The mixed methods research approach has gained increased attention because it is a method of research that contains elements of both qualitative and quantitative approaches. Creswell (2009) describes the research approach as involving philosophical assumptions, the use of qualitative and quantitative approaches, and the mixing of both approaches in a study (p. 4). The mixed methods approach permits the collection of both qualitative and quantitative data in the same study. It is up to the researcher to determine the extent one approach is used over the other, which is highly dependent on the purpose of the study.
Mixed methods research can serve a variety of purposes. Greene, Caracelli, and Graham (1989) point out that researchers typically will use mixed design strategies which include triangulation, development, initiation, and expansion. The researcher selects and matches the design strategies related to their goal in attempting to understand a specific phenomenon. Overall, the method includes providing an understanding of social phenomenon or behavior as well as the reasons that influence the behavior. This provides information which can be used to measure social phenomenon numerically.
Mixed methods research design varies depending on the purpose of the study and philosophical background of the researcher. It is up to the researcher to determine how to use mixed methods designs. There are many levels of mixing both qualitative and quantitative elements in research projects (Rocco, Bliss, Gallagher, & Perez-Prado, 2003). Additionally, mixing means either that the qualitative and quantitative data actually are merged on one end of the continuum, kept separate on the other end of the continuum, or combined in some way between these two extremes (Creswell, 2009, p. 208). It is up to the researcher to determine how the type of project, the data collection strategy, and the data analysis will be applied to the phenomena being studied. This is determined and outlined in the research design model.
The mixed methods design model most commonly used is the concurrent triangulation model (Creswell, 2009). In this approach, the researcher collects both qualitative and quantitative data concurrently. This approach is important because it allows the researcher to determine if there is a pattern evident in the data. Most researchers employ this model of gathering both quantitative and qualitative data and compare the two data sources (Creswell, 2009). Comparison information can provide the researcher with valuable information that can enrich the descriptive reporting of data. For example, a closed-end survey can be administered, and at the same time, the researcher could conduct an interview to gather additional details. This approach permits the researcher to collect two types of data at once.

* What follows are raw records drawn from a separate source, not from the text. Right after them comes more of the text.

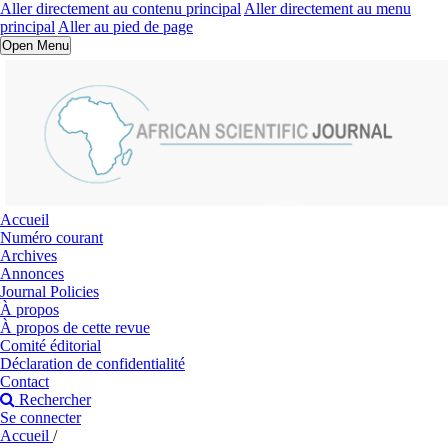
Aller directement au contenu principal
Aller directement au menu
principal
Aller au pied de page
Open Menu
Accueil
Numéro courant
Archives
Annonces
Journal Policies
À propos
À propos de cette revue
Comité éditorial
Déclaration de confidentialité
Contact
Rechercher
Se connecter
Accueil
/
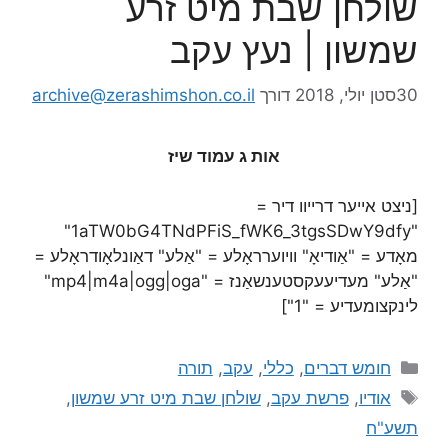
שולחן שבת מיט זרע
שמשון | נעץ עקב
30סטן יולי, 2018
דורך
archive@zerashimshon.co.il
אות ג עמוד שיז
[ניצט אייער דרייוו דיר =
"1aTW0bG4TNdPFiS_fWK6_3tgsSDwY9dfy"
מאָדע = "אַודיאָ" וויוערראָלע = "אַלע" דאַונלאָודראָלע =
"אַלע" מעדיעעקסטענשאַנז = "mp4|m4a|ogg|oga"
לינקצומעדיע = "1"]
חומש דברים
,
כללי
,
עקב
,
תורה
אודיו
,
פרשת עקב
,
שולחן שבת מיט זרע שמשון
,
תשע"ח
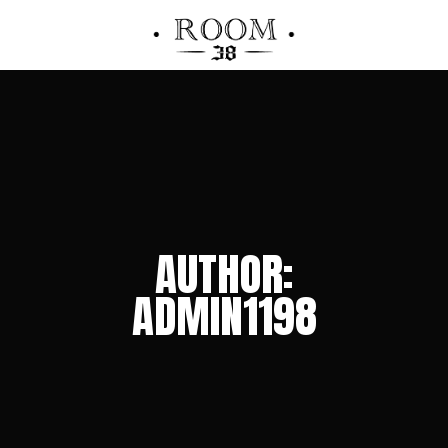
AUTHOR:
ADMIN1198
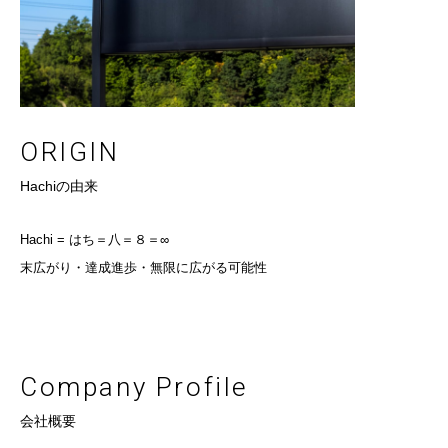
ORIGIN
Hachiの由来
Hachi = はち＝八＝８＝∞
末広がり・達成進歩・無限に広がる可能性
Company Profile
会社概要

The provided data is well rounded and detailed.
The role of the researcher in a mixed methods study varies depending on the design of the study. Creswell and Plano Clark (2007) explain the mixed methods design encourages researchers to collaborate between quantitative and qualitative methods. In particular, a researcher can collect data on a quantitative survey in a qualitative focus group. The research would not be involved in the quantitative survey other than to provide the survey; however, in the qualitative portion of the study, the researcher would be involved in data collection and would interact within the situation. This varies depending on the research design.

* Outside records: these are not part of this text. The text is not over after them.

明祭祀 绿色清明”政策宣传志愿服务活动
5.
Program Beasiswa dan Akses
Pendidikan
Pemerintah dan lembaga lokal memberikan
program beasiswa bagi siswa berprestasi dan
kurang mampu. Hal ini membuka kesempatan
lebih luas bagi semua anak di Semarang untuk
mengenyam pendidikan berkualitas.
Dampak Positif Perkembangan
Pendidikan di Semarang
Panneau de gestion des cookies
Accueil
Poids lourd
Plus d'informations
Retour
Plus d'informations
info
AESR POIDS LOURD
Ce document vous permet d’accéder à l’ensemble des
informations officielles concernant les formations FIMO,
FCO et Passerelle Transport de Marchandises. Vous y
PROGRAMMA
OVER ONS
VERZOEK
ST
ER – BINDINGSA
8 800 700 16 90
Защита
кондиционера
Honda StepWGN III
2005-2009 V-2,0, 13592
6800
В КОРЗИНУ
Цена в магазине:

Both deductive and inductive strategies are present in the mixed methods approach. Data analysis within mixed methods research occurs both with the quantitative (descriptive and inferential numeric analysis) and qualitative (description and thematic text or image analysis) approach and often between the two approaches (Creswell, 2009, p. 218). The researcher can use multiple methods to analyze data depending on the design of the research. For instance, a researcher may identify statistical relationships when analyzing data collected quantitatively. In contract, a researcher will search for patterns, themes, and holistic features when analyzing qualitative data. These are just two examples; however, there can be multiple variations dependant on the method design.
Communication of the results of the data analysis can include a combination of both quantitative and qualitative methods. The structure of the report, like the data analysis, follows the type of strategy chosen for the proposed study (Kerlinger, 1979). Quantitative research characteristically generalizes findings, and qualitative research presents multiple views and will form different perspectives. The methods can then be combined approaches to present data that is corroborated, which may also generalize findings.
The mixed methods approach in simple terms combines both tenets from qualitative and quantitative design. By applying the methodology, both quantitative and qualitative data can be collected and analyzed. The benefit is that the study contains information from data that is merged. The results produced help researchers better understand the phenomenon that is studied. Last, it is up to the researcher to determine if priority may be given to one or the other form of qualitative or quantitative research.